Dai racconti dei figli e dei nipoti degli ex-deportati, spesso non esiste un confine netto con la Shoah.

I figli e i nipoti hanno la sensazione di essere nati e cresciuti con l’elemento Auschwitz presente. Poi, col passare degli anni il pensiero si è andato fortificando con racconti o esperienze particolari vissute (ad esempio un momento di vita in cui il comportamento del sopravvissuto poteva essere riconducibile all’esperienza del campo), ma la sensazione di conoscere la Shoah da sempre, è innata in loro.

I figli e i nipoti hanno assorbito come spugne il campo di sterminio, dai loro genitori, dai loro nonni e dai loro zii; ma mentre i figli hanno subito inconsciamente l’esperienza dalla Shoah passatagli dal genitore (come una colpa), i nipoti sono considerati come persone da salvaguardare.

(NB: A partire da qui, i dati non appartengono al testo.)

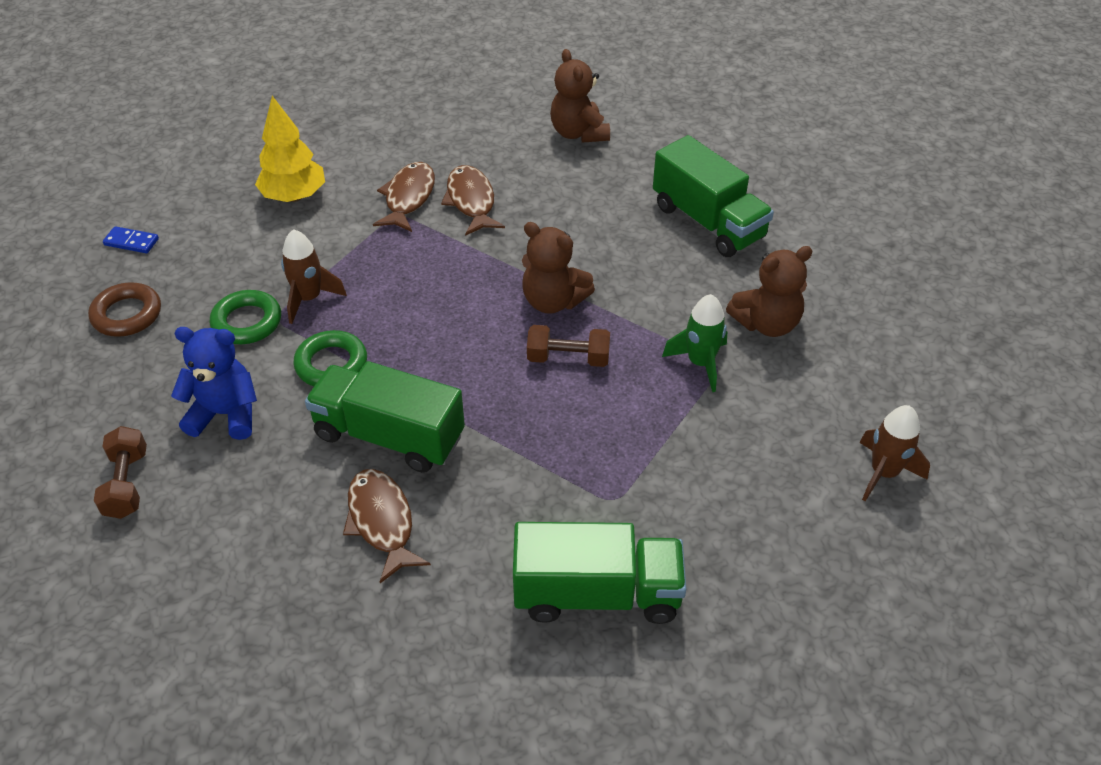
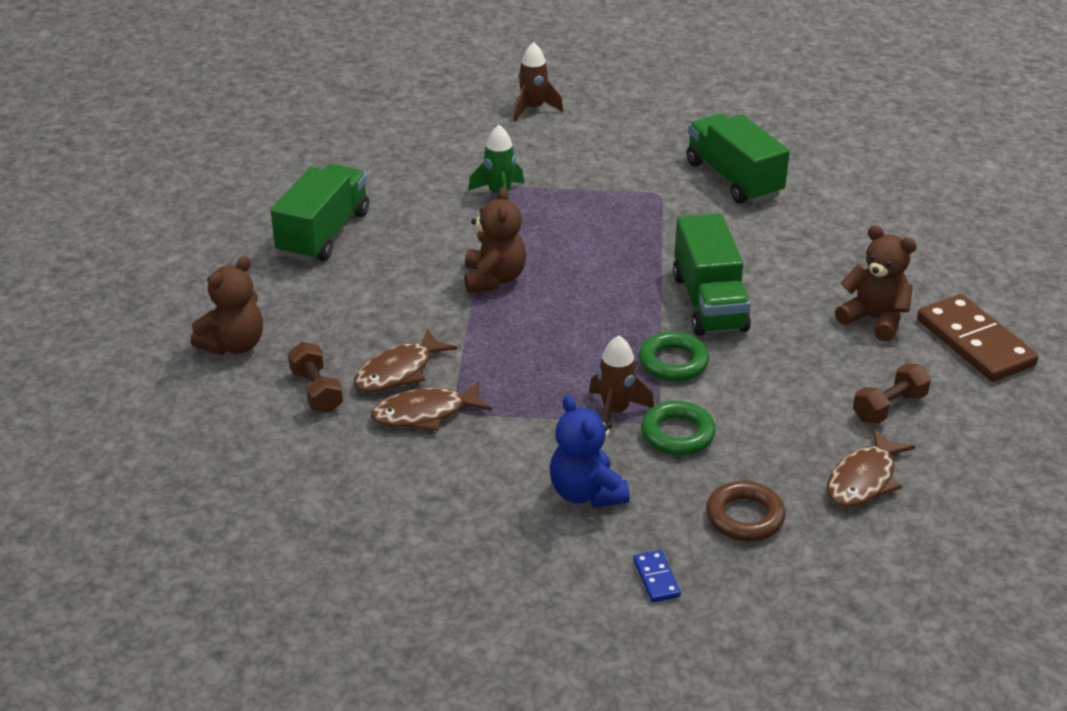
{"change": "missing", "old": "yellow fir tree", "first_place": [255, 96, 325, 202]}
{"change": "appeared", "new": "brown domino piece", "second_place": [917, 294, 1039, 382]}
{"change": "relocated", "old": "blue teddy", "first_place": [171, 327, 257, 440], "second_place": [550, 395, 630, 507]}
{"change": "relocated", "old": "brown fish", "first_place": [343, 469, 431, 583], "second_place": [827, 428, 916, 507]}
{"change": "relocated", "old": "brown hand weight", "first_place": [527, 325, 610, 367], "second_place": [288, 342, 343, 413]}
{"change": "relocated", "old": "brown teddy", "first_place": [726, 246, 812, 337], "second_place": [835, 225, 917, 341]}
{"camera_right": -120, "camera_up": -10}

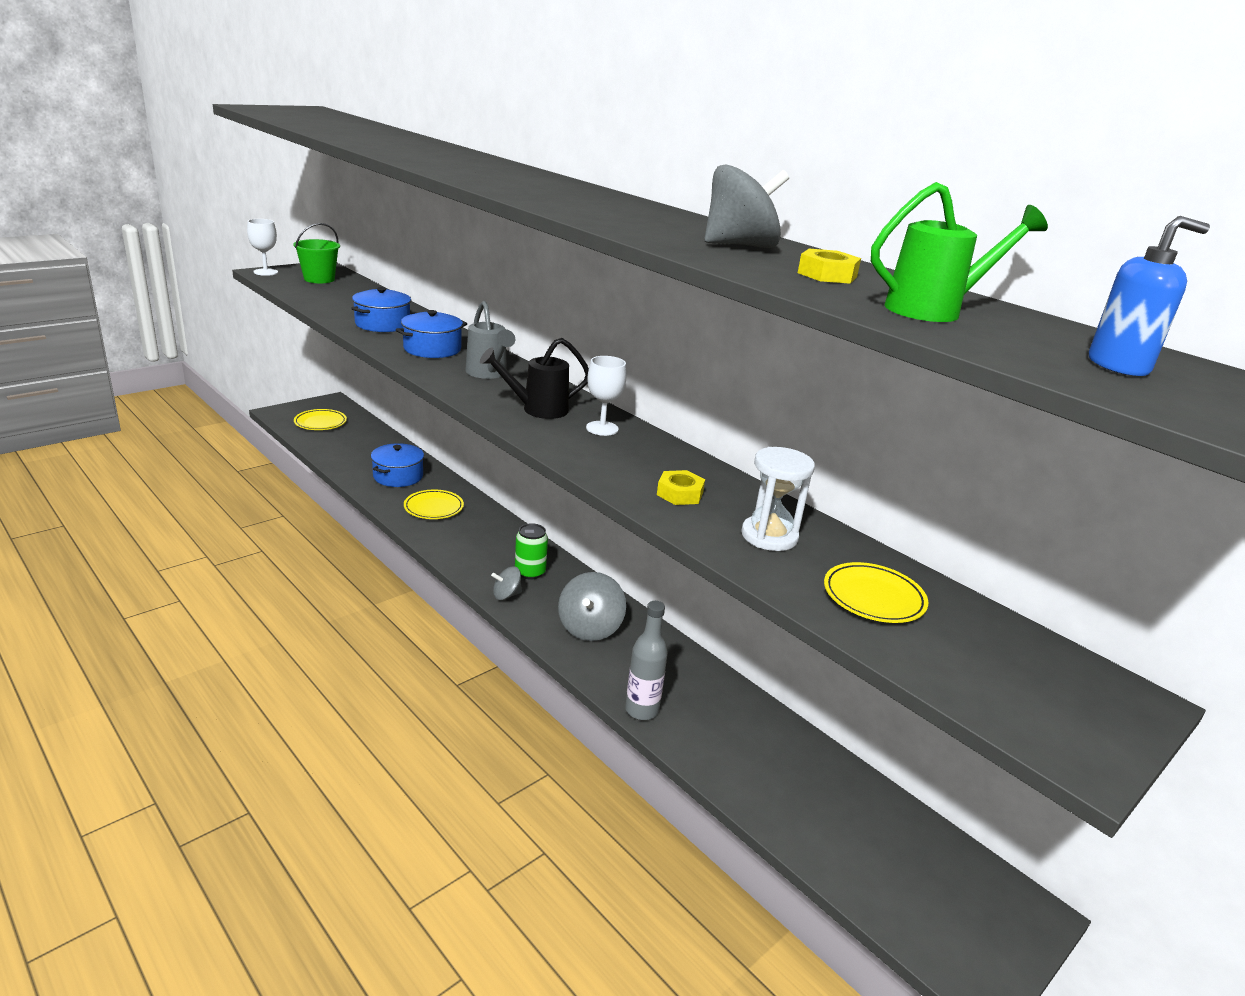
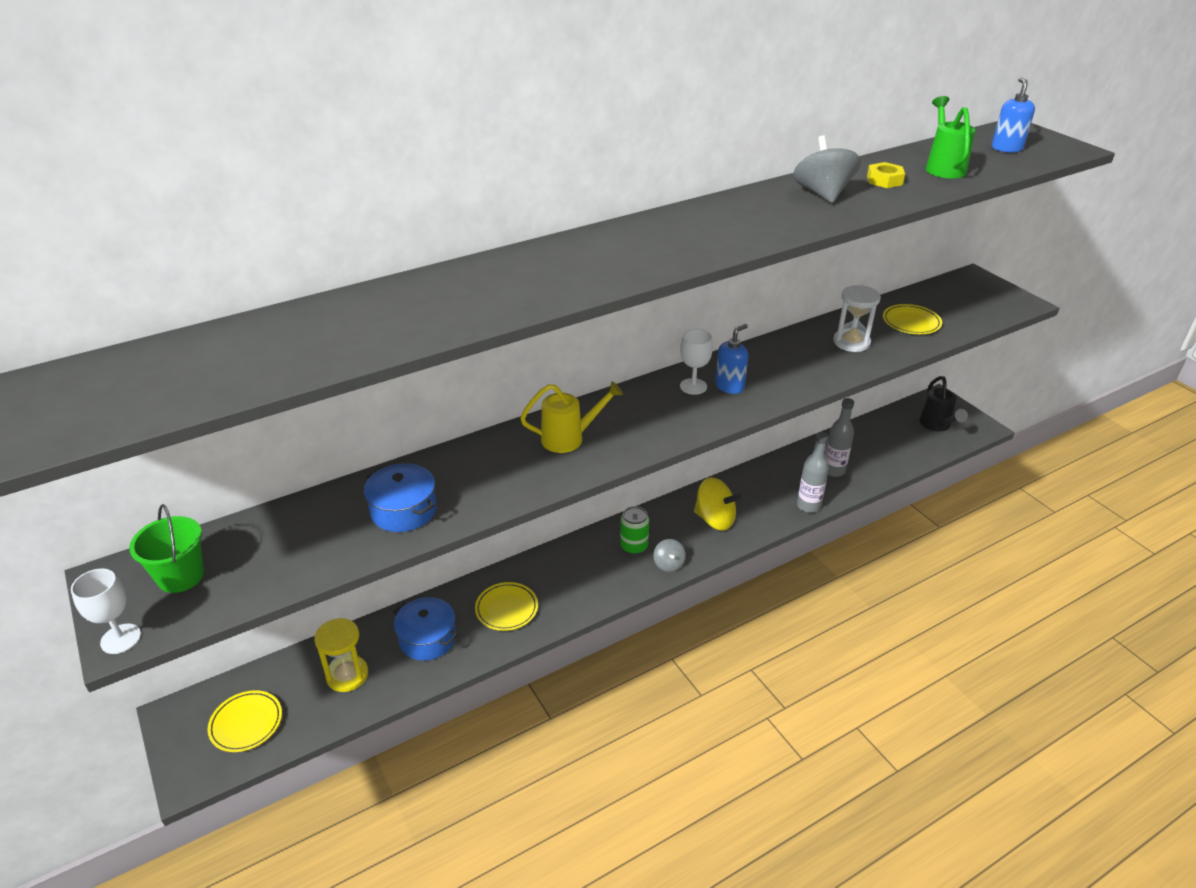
{"change": "missing", "old": "blue cooking pot", "first_place": [396, 310, 467, 358]}
{"change": "missing", "old": "yellow hex nut", "first_place": [657, 470, 705, 505]}
{"change": "appeared", "new": "yellow sand timer", "second_place": [314, 618, 368, 692]}
{"change": "appeared", "new": "blue soap dispenser", "second_place": [715, 324, 748, 394]}
{"change": "appeared", "new": "ash-grey drink bottle", "second_place": [825, 398, 854, 477]}
{"change": "relocated", "old": "jet-black sprinkling can", "first_place": [480, 338, 589, 419], "second_place": [919, 376, 968, 432]}
{"change": "colour", "old": "ash-grey sprinkling can", "new": "yellow sprinkling can", "first_place": [465, 301, 515, 379], "second_place": [520, 381, 623, 453]}
{"change": "colour", "old": "ash-grey whirligig", "new": "yellow whirligig", "first_place": [558, 572, 626, 641], "second_place": [694, 477, 741, 531]}
{"camera_right": -75, "camera_up": 10}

Loro al contrario dei figli, chiedono, fanno domande al sopravvissuto. Hanno addosso la Shoah ma non come una colpa, bensì come un elemento da far conoscere affinché non si ripetano mai più le atrocità subite.

In un certo modo i sopravvissuti hanno trasmetto ai loro familiari atti di vita vissuta nel campo, alcuni sono stati battezzati, altri hanno dovuto imparare il tedesco (“perché non si sa mai”), altri hanno imparato a sparare, hanno armi nascoste, cibo in grande quantità, il senso di dovere di memoria, tutti atteggiamenti atti a tenerli pronti e prepararli in tempo qualora arrivasse un altro attacco dei nazisti.

Aver avuto un contatto diretto con un testimone della Shoah, è stato un privilegio o un peso?

Con questa domanda si è voluto far capire quanto sia bello e profondo poter ascoltare e conoscere la Storia, e avere l’onore e il privilegio di sentirsi parte diventando testimone. Nel rovescio della medaglia però ci sono sfaccettature del privilegio che possono influenzare il modo in cui si vive, gli atteggiamenti che si assumono, i pensieri che si hanno, il peso che si porta.

Il privilegio di averli conosciuti, e la paura del domani sono gli elementi base di queste risposte, è come se dicessero: è stato un onore poter conoscere e sapere come sono andate le cose, è stato un onore essere cresciuto da una persona che mi ha insegnato il rispetto e la tolleranza, ma in un modo o nell’altro mi ha trasmesso le sue paure e i fantasmi nascosti del campo di concentramento con i quali inevitabilmente convivo ma anche grazie ai quali posso battermi per una società più solidale.